Slack Variable $(t)$:
- The variable t represents the smallest eigenvalue of the matrix $(X)$.
  The objective is to maximize $(t)$, which corresponds to maximizing the minimum eigenvalue of $(X)$.
Objective Function:
- The goal is to maximize $(t)$, i.e., maximize the minimum eigenvalue of $(X)$.
Constraints:
- Semidefinite Constraint: $(X - tI \succeq 0)$ (i.e., the matrix $(X - tI)$ must be positive semidefinite). This ensures that $(t)$ is a lower bound on the eigenvalues of $(X)$.
  All eigenvalues of $(X)$ must be greater than or equal to $(t)$.
- Additional Constraints:
  - We impose $( \text{tr}(X) = 10 )$ (i.e., the sum of the diagonal elements of $(X) equals 10)$.
    This is an arbitrary constraint to ensure the matrix is not trivial.
  - We also constrain $( X[0, 1] = 1 )$, just to add more structure to the problem.
Problem Definition:
- The problem is defined using cp.Problem(), with the objective being the maximization of$ (t)$ and the constraints defined above.
Solve:
- The solve() method is called to solve the semidefinite program.
Results:
- The status of the solution is printed (Optimal, Infeasible, or Unbounded).
- The optimal value of $(t)$, which corresponds to the maximum minimum eigenvalue of (X), is printed.
- The optimal solution matrix $(X)$ is also displayed.

Output:

Status: optimal
Optimal value of t (minimum eigenvalue): 2.6666580666942266
Optimal solution for X:
 [[3.666671   1.00000001 0.        ]
 [1.00000001 3.666671   0.        ]
 [0.         0.         2.666658  ]]

Optimal value of $(t)$: The minimum eigenvalue of the matrix $(X)$ is approximately $2.67$.
Optimal solution for $(X)$: The matrix $(X)$ that satisfies the given constraints and maximizes the minimum eigenvalue is shown.

Explanation of Results:

Semidefinite Constraint: The constraint $$( X - tI \succeq 0 )$$ ensures that all eigenvalues of $(X)$ are greater than or equal to $(t)$.
Thus, maximizing $(t)$ corresponds to maximizing the smallest eigenvalue of $(X)$.
Trace Constraint: The sum of the diagonal elements of $(X)$ is constrained to be 10.
Off-Diagonal Constraint: The constraint $( X[0, 1] = 1 )$ ensures that there’s a relationship between the elements of $(X)$, adding complexity to the optimization.

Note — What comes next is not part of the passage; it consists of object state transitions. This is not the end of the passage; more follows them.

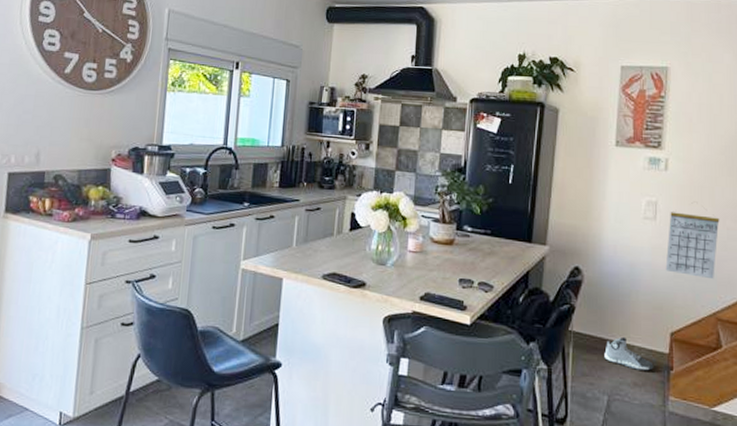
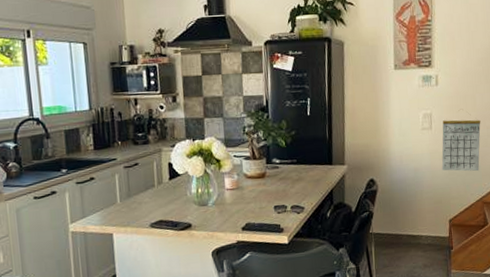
sneaker: present [604,336,654,371] -> none [399,230,438,255]

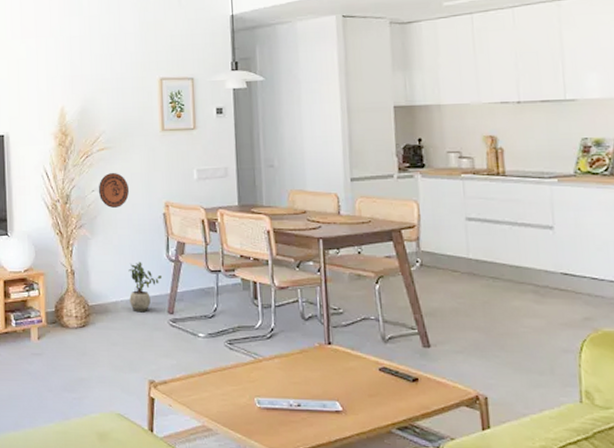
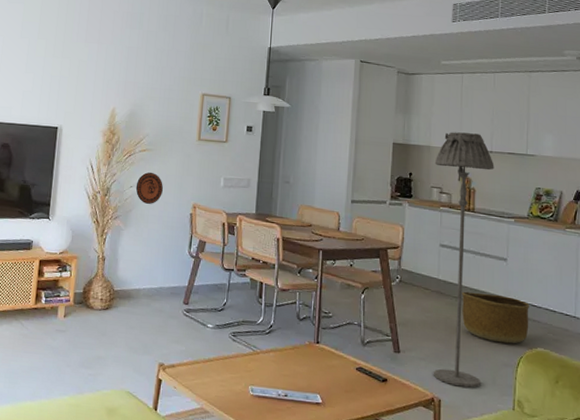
potted plant: present [128,261,163,313] -> none [151,254,183,301]
floor lamp: none [448,83,536,381] -> present [433,132,494,388]
basket: none [499,269,591,326] -> present [461,291,529,344]

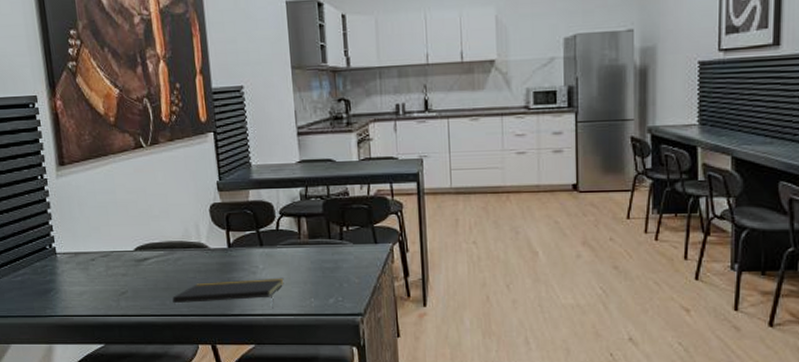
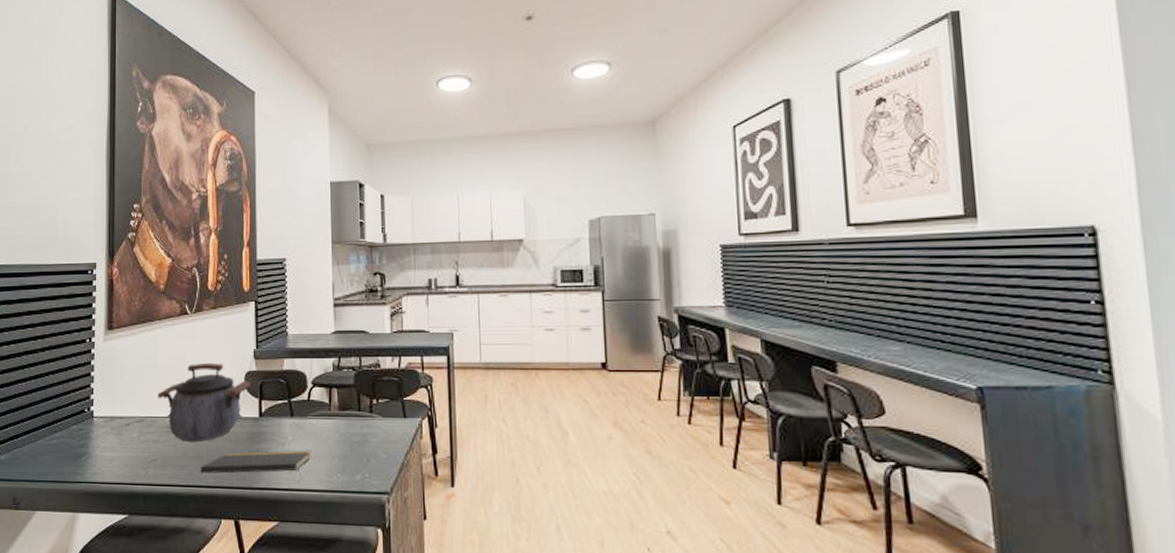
kettle: none [120,196,216,275] -> present [157,362,250,443]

Use Cases of Semidefinite Programming:

Control Systems: $SDP$ can be used in control theory to design controllers that guarantee system stability by finding matrices that satisfy Lyapunov stability criteria.
Structural Design: Optimizing stiffness matrices for structures to maximize strength while minimizing material usage.
Quantum Information: $SDP$ is used to analyze quantum states, where matrices representing states must be positive semidefinite.
Finance: Portfolio optimization and risk management, where covariance matrices must satisfy certain positive semidefinite constraints.

Conclusion:

This example demonstrates how $CVXPY$ can be used to solve semidefinite programming problems by formulating the problem with matrix variables, semidefinite constraints, and other linear constraints.

The power of $SDP$ lies in its ability to optimize over matrices while ensuring positive semidefiniteness, making it a crucial tool in many advanced applications across different fields.